▶ Listed entries
»»
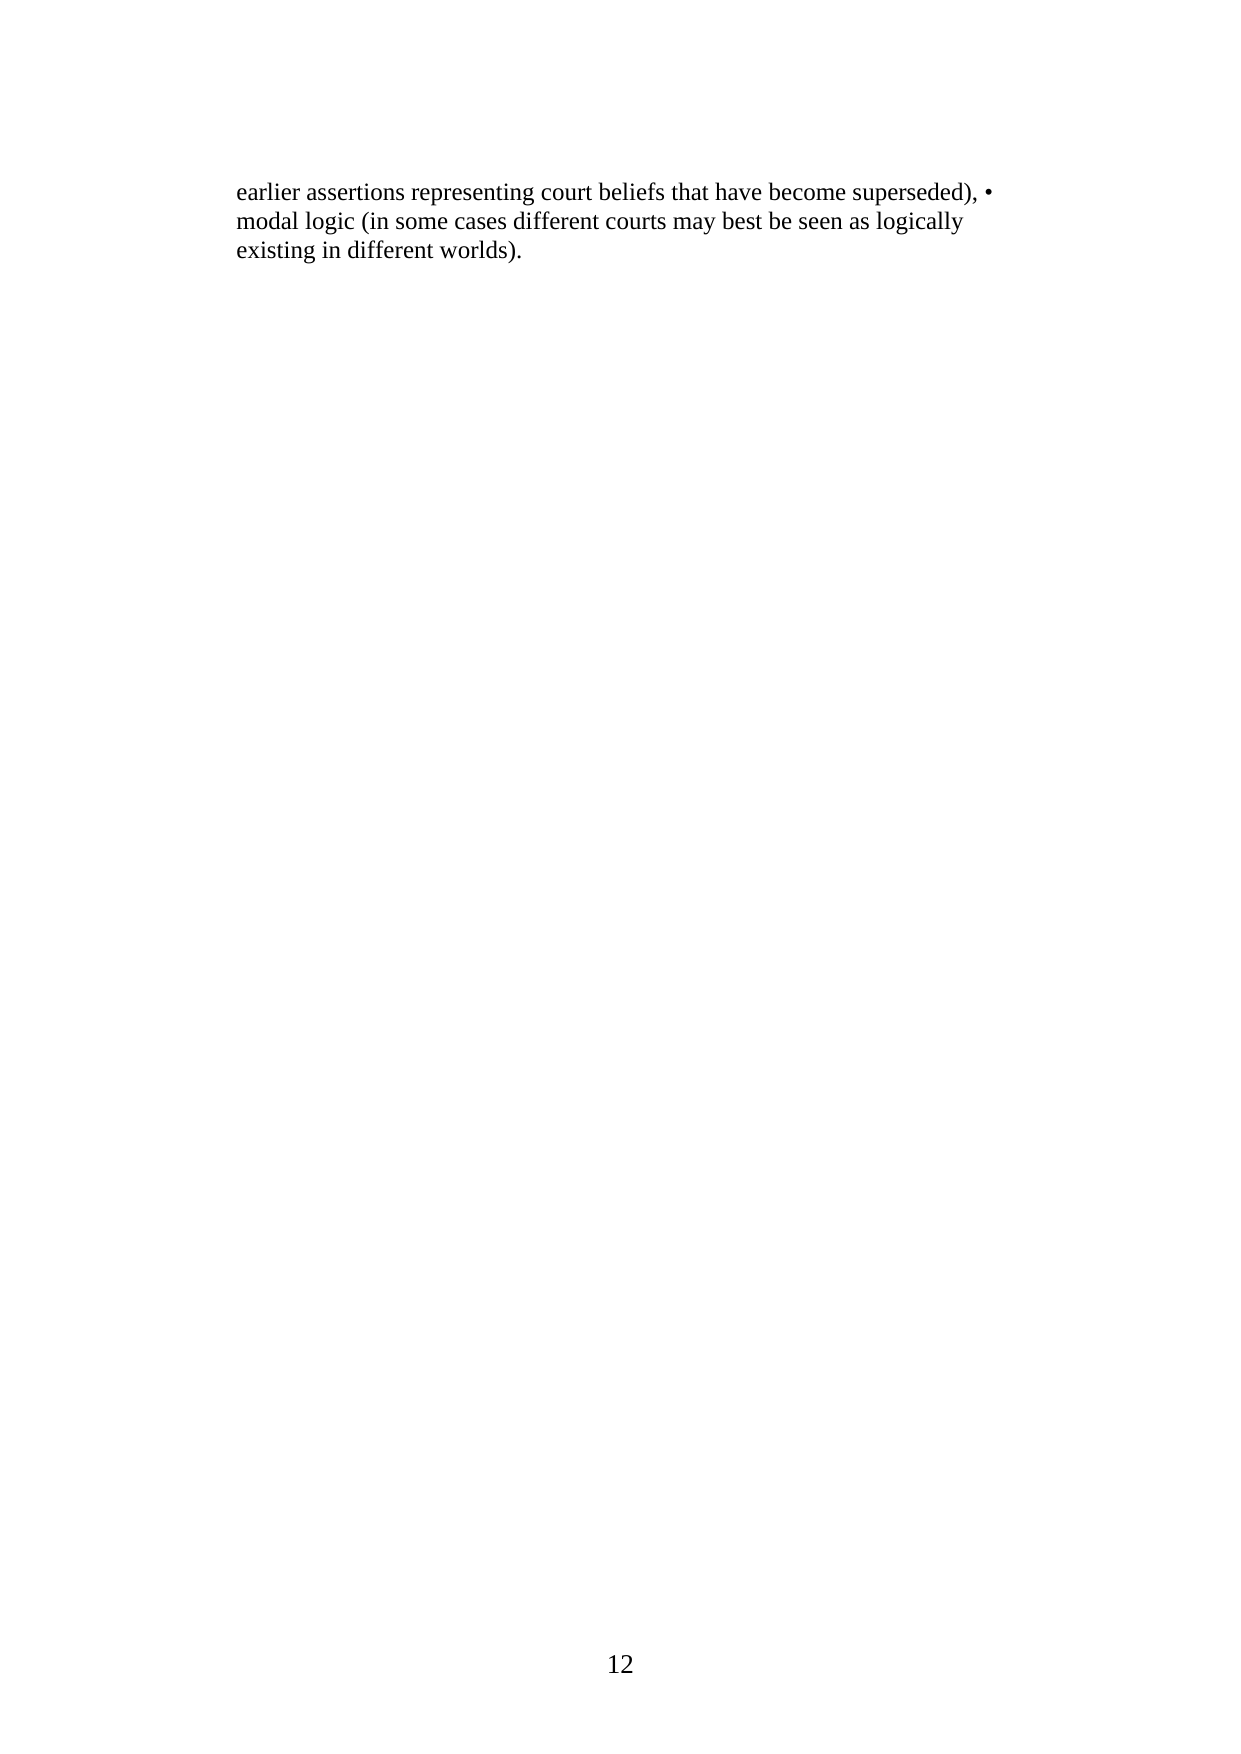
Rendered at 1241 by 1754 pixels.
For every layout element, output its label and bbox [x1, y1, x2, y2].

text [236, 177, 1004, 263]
««
»»
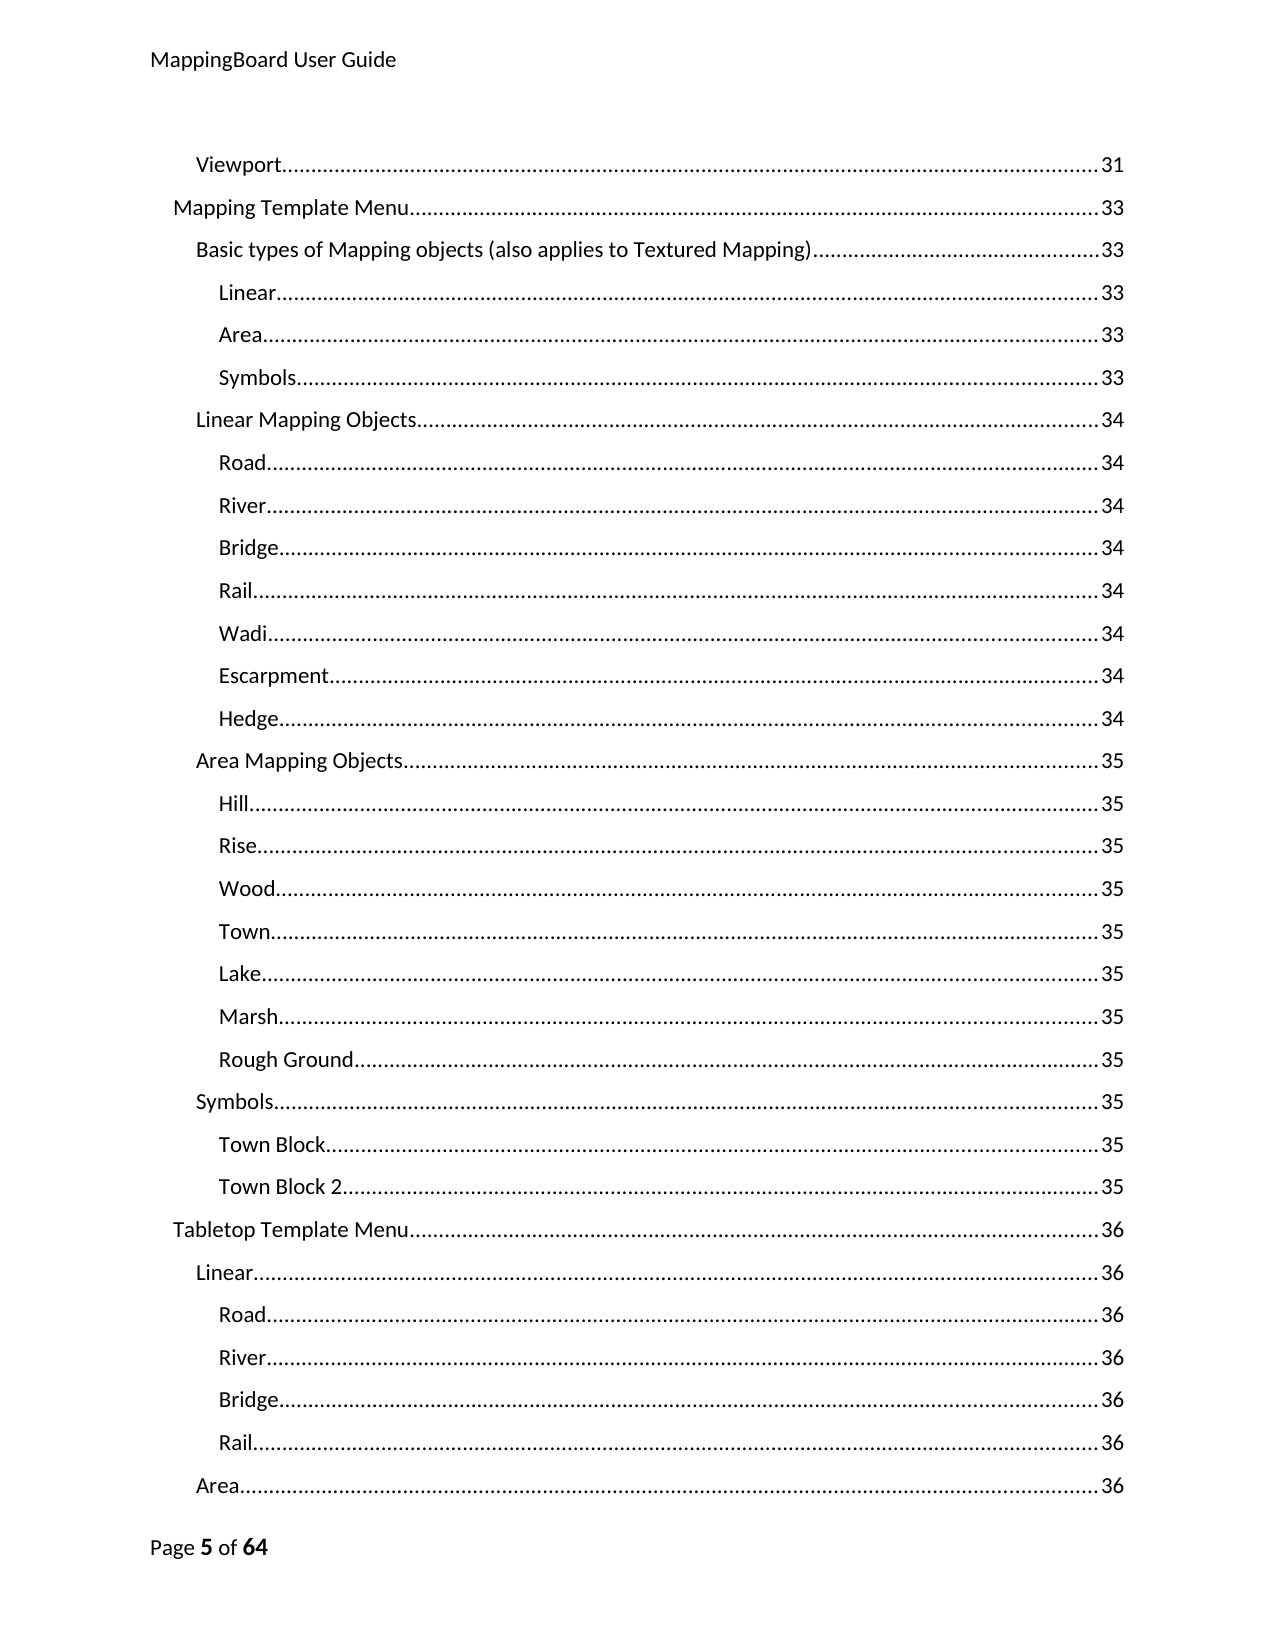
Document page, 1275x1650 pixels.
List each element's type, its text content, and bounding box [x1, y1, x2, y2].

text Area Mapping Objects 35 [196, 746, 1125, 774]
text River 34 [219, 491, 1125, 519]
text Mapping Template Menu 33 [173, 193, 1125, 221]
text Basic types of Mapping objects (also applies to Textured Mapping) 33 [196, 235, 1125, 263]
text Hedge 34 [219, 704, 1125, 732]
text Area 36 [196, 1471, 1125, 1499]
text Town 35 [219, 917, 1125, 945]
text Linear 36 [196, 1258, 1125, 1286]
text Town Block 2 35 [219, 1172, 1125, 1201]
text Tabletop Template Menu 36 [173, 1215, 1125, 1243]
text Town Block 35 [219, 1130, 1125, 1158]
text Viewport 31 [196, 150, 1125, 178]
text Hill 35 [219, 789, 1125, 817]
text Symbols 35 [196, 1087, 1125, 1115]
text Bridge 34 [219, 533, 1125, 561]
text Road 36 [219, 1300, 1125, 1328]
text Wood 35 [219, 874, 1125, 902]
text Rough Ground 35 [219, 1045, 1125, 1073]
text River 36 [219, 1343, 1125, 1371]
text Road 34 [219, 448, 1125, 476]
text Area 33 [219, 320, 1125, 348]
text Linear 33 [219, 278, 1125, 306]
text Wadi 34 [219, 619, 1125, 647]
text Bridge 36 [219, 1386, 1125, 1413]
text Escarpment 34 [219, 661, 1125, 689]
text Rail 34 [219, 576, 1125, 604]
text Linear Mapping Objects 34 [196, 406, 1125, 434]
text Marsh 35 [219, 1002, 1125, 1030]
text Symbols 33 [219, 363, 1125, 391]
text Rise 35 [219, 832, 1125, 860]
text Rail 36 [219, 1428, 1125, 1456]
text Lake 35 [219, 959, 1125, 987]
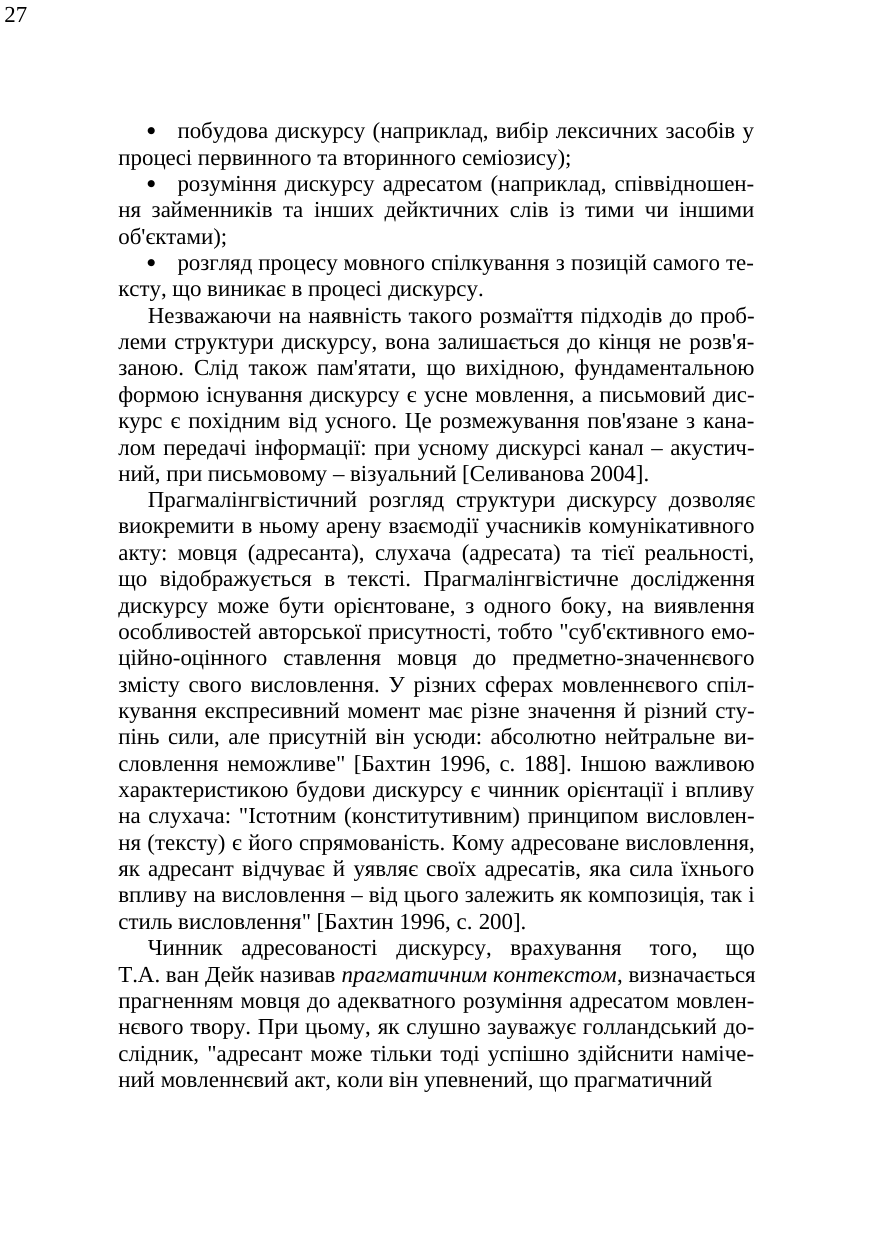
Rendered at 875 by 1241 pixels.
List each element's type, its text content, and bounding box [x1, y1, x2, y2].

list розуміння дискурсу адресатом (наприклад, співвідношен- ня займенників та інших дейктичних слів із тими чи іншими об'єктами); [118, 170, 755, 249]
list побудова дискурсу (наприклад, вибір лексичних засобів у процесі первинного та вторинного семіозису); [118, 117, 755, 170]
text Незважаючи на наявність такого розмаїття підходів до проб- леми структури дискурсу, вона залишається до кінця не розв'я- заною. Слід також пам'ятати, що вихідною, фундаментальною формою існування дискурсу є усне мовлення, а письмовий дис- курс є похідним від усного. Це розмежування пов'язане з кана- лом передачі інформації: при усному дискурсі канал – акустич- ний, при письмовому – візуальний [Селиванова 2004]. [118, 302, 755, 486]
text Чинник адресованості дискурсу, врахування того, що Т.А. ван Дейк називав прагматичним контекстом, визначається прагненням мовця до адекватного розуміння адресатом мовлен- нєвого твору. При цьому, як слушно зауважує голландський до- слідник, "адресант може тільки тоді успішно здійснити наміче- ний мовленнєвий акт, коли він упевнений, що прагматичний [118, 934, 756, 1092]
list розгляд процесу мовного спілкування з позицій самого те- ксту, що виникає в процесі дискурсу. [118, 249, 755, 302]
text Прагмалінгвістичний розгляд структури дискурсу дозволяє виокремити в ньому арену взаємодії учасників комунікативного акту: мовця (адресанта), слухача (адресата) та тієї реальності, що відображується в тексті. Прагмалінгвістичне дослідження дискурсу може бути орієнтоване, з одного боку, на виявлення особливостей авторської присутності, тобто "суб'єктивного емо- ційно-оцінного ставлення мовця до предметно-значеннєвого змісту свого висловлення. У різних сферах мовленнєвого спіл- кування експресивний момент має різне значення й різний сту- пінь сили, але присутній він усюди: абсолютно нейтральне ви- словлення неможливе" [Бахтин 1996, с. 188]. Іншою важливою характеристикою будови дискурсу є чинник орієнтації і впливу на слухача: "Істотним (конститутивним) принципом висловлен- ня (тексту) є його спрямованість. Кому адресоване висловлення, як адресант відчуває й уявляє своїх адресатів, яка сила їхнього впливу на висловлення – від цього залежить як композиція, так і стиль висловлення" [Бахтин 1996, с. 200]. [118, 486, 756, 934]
««
»»
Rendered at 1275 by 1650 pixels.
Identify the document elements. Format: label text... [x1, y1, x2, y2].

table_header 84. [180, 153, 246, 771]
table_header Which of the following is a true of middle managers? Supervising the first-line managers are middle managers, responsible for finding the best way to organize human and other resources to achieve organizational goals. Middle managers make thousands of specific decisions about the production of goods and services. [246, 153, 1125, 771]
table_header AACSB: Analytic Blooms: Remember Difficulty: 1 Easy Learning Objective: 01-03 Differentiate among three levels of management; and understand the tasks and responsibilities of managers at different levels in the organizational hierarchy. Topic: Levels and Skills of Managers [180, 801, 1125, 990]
««
▶ Task details
The answer should consist of every line above in which "Rendered" appears.

▶ Answer
Rendered at 1241 by 1754 pixels.
Rendered at 875 by 1241 pixels.
Rendered at 1275 by 1650 pixels.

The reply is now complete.